What is expected: What lines in the following entries hold the word "обереги"? Copy each one.

Top of Exercise inputs

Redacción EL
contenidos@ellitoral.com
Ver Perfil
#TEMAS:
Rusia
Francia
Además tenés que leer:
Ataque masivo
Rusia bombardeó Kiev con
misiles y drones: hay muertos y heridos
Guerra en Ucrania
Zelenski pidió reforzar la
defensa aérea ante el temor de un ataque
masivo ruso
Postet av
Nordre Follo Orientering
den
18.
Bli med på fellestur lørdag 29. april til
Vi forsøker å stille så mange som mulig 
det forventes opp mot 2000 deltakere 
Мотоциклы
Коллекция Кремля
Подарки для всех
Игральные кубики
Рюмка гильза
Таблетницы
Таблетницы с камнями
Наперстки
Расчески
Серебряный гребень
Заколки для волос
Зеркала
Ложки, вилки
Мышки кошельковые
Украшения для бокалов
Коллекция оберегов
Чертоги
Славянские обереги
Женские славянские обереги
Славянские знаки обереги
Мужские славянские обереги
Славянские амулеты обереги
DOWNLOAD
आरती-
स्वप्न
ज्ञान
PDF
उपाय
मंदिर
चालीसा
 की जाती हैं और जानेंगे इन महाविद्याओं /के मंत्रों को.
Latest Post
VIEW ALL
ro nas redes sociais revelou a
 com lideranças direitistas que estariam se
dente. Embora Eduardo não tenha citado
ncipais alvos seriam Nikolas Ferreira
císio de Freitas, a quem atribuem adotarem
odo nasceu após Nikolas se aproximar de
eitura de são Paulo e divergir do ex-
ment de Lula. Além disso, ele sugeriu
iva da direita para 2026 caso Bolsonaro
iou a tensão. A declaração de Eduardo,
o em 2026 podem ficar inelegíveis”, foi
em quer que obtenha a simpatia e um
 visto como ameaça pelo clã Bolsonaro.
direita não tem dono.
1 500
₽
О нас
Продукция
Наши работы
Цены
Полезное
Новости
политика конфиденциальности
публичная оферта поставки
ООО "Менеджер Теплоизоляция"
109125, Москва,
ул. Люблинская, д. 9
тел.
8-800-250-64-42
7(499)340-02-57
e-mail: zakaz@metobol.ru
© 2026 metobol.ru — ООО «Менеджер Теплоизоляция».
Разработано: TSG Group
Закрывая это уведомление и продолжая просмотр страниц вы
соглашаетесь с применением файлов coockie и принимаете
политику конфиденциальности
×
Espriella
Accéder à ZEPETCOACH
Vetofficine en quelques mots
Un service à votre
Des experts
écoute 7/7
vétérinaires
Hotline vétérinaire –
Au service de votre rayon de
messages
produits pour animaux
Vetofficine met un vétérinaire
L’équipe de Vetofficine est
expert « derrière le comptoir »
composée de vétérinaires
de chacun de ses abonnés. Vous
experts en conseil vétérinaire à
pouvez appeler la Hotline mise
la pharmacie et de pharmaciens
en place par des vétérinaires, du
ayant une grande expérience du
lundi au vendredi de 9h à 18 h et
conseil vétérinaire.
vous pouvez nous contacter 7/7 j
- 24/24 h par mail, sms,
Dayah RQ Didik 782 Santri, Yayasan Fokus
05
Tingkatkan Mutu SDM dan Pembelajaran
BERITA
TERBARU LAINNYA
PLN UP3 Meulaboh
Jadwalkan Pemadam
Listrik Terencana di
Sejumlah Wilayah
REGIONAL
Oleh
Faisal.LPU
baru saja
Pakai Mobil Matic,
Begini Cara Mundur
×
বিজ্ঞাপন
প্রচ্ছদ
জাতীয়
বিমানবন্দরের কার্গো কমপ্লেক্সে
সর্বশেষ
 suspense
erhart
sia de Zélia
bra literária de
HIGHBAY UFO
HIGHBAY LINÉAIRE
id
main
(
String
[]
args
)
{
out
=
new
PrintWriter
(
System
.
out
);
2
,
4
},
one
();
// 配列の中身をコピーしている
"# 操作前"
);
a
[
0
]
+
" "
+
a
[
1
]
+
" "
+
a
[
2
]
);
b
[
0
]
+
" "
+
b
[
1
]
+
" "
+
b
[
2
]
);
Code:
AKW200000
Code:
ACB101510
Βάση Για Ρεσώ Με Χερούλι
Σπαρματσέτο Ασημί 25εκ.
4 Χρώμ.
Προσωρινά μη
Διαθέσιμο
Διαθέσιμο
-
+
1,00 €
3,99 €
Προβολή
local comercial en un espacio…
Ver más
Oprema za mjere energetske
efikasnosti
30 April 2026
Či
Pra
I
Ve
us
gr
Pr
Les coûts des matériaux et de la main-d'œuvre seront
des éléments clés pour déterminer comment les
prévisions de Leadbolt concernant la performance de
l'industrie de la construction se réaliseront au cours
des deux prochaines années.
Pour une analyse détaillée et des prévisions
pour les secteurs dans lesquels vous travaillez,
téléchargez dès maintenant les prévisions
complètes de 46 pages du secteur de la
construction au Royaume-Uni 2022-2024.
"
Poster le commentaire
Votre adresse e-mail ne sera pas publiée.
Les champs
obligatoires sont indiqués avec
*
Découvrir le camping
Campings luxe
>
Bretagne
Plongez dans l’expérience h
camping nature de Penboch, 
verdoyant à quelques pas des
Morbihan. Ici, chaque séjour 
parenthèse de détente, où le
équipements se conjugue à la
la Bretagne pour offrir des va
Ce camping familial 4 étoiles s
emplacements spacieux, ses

Bottom of Exercise inputs

Completed exercise:
Славянские обереги
Женские славянские обереги
Славянские знаки обереги
Мужские славянские обереги
Славянские амулеты обереги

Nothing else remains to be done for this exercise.